Saturday, November 25, 2006

"Resistance" as Will-To-Power

john walker | 7:04 AM |
When an institutional power is at odds with the values that your community holds and the ability to reform that institution also lays outside of your community's power, you have two choices: You can either submit to the powers that be and accept gradual conformity to its values or you can organize to resist.

So begins a post on the blog Classical Presbyterian (CP), written by a Texas pastor named Toby Brown. As an ordained Presbyterian minister, Brown is a colleague of NPH's, yet the two blogging pastors probably have little else in common. Such is the state of the PC (USA), for good and ill.
Brown wrote this week about "resistance," the effort that he is now committed to, having "lost," along with fellow militant conservatives, the intra-church fights over constitutional issues (whether Brown and company "lost" anything is a seriously suspect claim by itself, but his sense of defeat points up a major flaw in the decision-making system traditionally employed by the church, a difficulty that the PUP report so maligned by those conservatives prominently discussed: the creation of winners and losers).
The premise of this resistance, as evidenced by the above quotation, is that the values of Brown's congregation are at odds with the institutional structure of the church and that the church has taken away the ability of such congregations to reform it. NPH has serious difficulties with this assertion.
First of all, the assertion that the values of a congregation like Brown's are at odds with the institutional structure of the PC (USA) gives up, immediately, the langue of "right," "good," and "true" in exchange for the language of "values." This is a cultural capitulation against the likes of which Brown would rail were it to pertain to sexuality or church property.
Lesslie Newbigin writes about western civilization's captivity to the thought forms of modernity. He notes that,
"Claims to speak meaningfully about right and wrong are discounted. Instead, one speaks of 'values.' These values are a matter of personal choice. They express what the person who holds them wishes to see enacted. They are precisely expressions of the will."

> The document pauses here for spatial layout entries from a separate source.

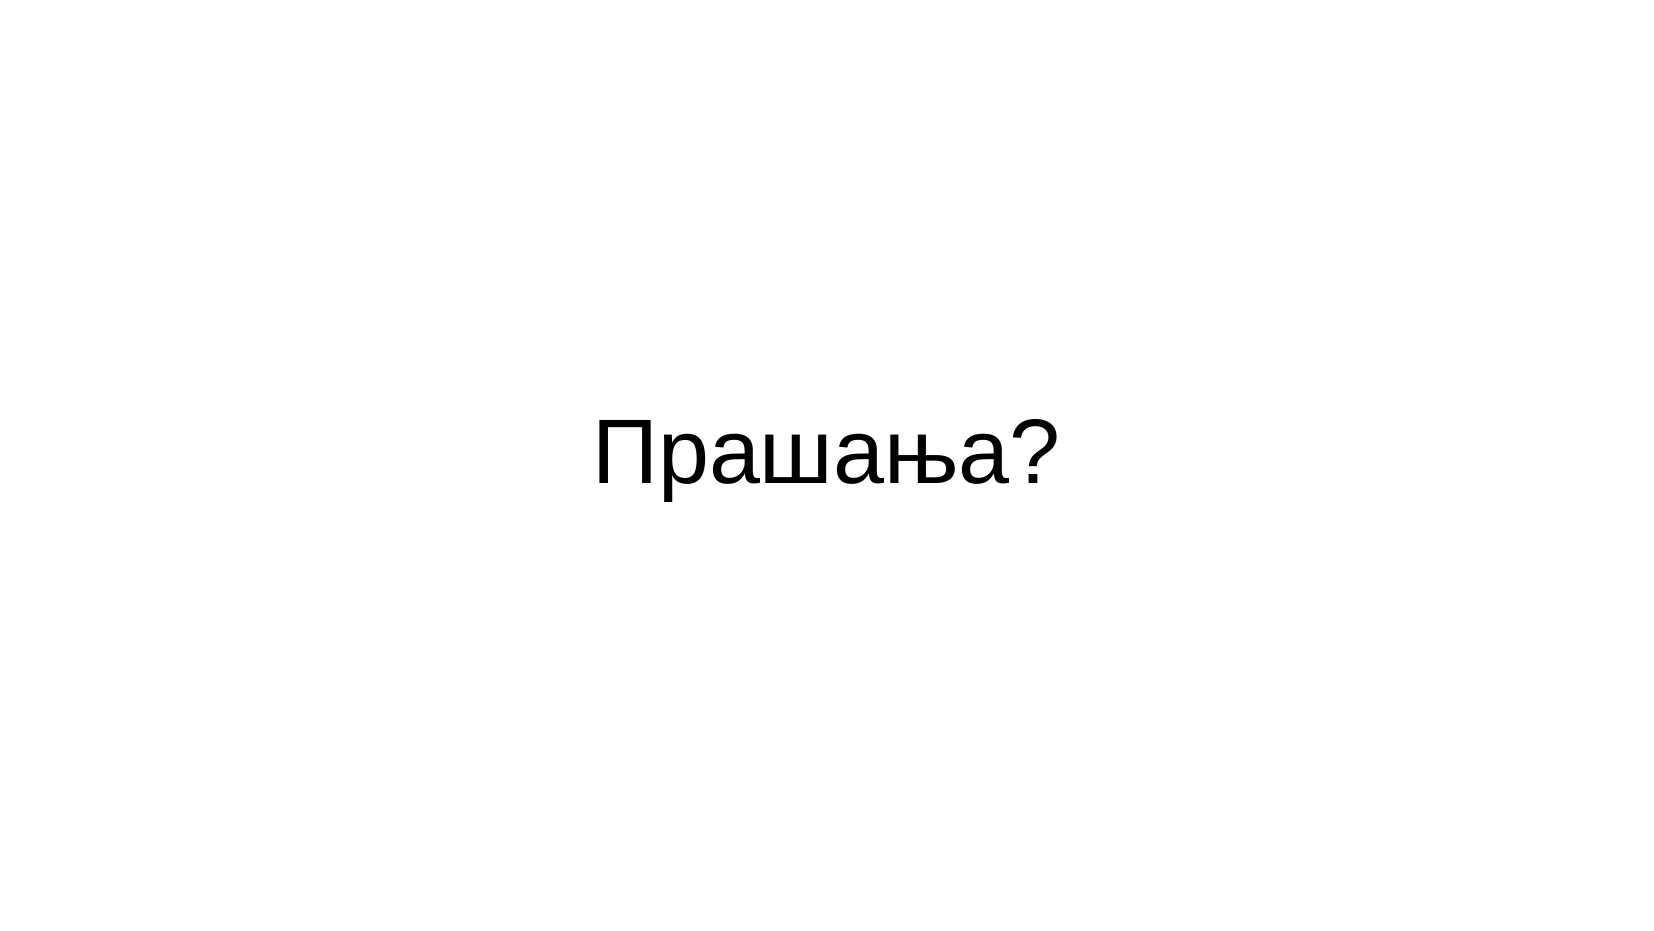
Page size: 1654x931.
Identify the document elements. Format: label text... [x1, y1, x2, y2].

title Прашања? [82, 373, 1571, 529]
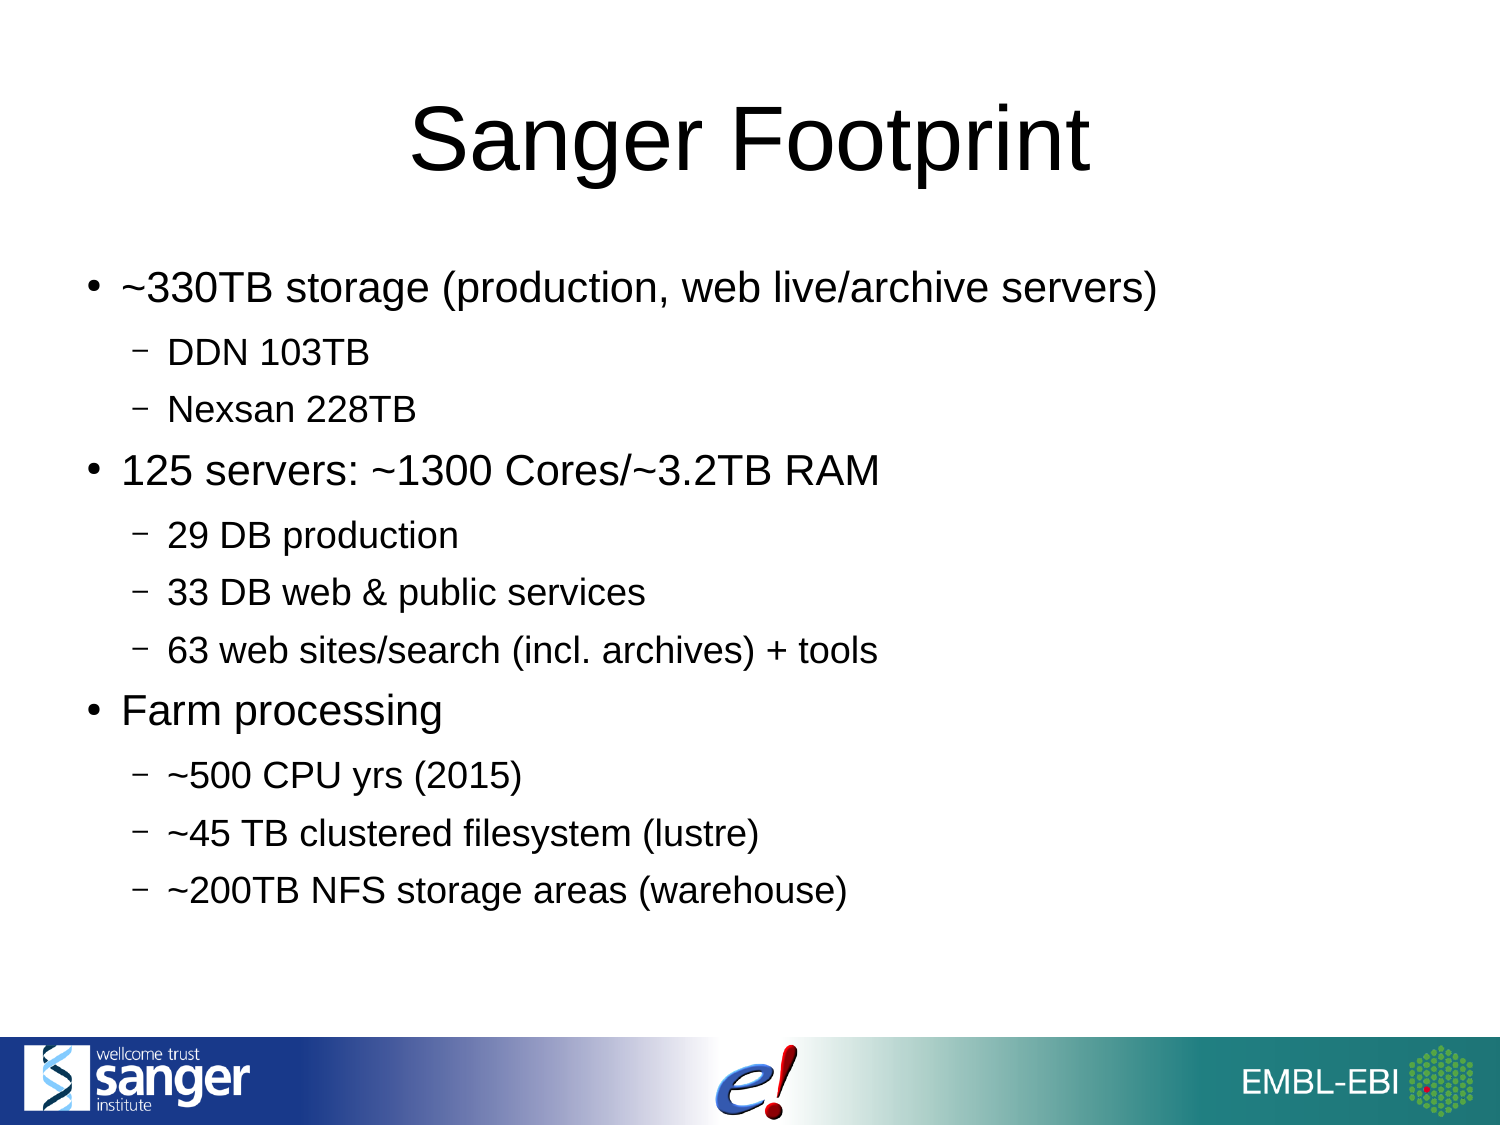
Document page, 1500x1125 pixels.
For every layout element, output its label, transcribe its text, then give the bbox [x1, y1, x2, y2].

picture [0, 1037, 1500, 1125]
title Sanger Footprint [75, 44, 1425, 233]
list ~330TB storage (production, web live/archive servers) DDN 103TB Nexsan 228TB 125 servers: ~1300 Cores/~3.2TB RAM 29 DB production 33 DB web & public services 63 web sites/search (incl. archives) + tools Farm processing ~500 CPU yrs (2015) ~45 TB clustered filesystem (lustre) ~200TB NFS storage areas (warehouse) [75, 263, 1395, 916]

Brown supposes that the "values" held by himself and his congregation are at odds with the larger church to which they both belong. Further, he asserts those values to be "classical Presbyterian" values, derived exclusively from Scripture (he talks about "equipping the saints with the truths of Biblical faith"--a thoroughly modern view of Scripture: Scripture as an infallible repository of "truths" to be unflinchingly applied to life).
What this claim demonstrates more than anything else is the utter refusal on the part of Brown and those who agree with him to engage in anything resembling a meaningful conversation about the "truth," about what is "right" and "good" for the church. Because they have chosen their values already, and chief among those values is a refusal to change one's mind, the value of steadfastly "taking a stand" in the face of conflict. This is just as much of a cultural accomodation as anything Brown and Co. openly despise in the larger church, if not moreso; it pervades everything they believe.
NPH believes that he is part of a church that is committed to discerning truth and goodness, not just asserting "values." The "resistance" of colleagues like Brown is easily recognizable as un-true and not good, because it is little more than a strategy for imposing one's will on others by refusing to yield, even by refusing to talk. It is a capitulation to culture, albeit to the culture of modernity, not the one we live in today.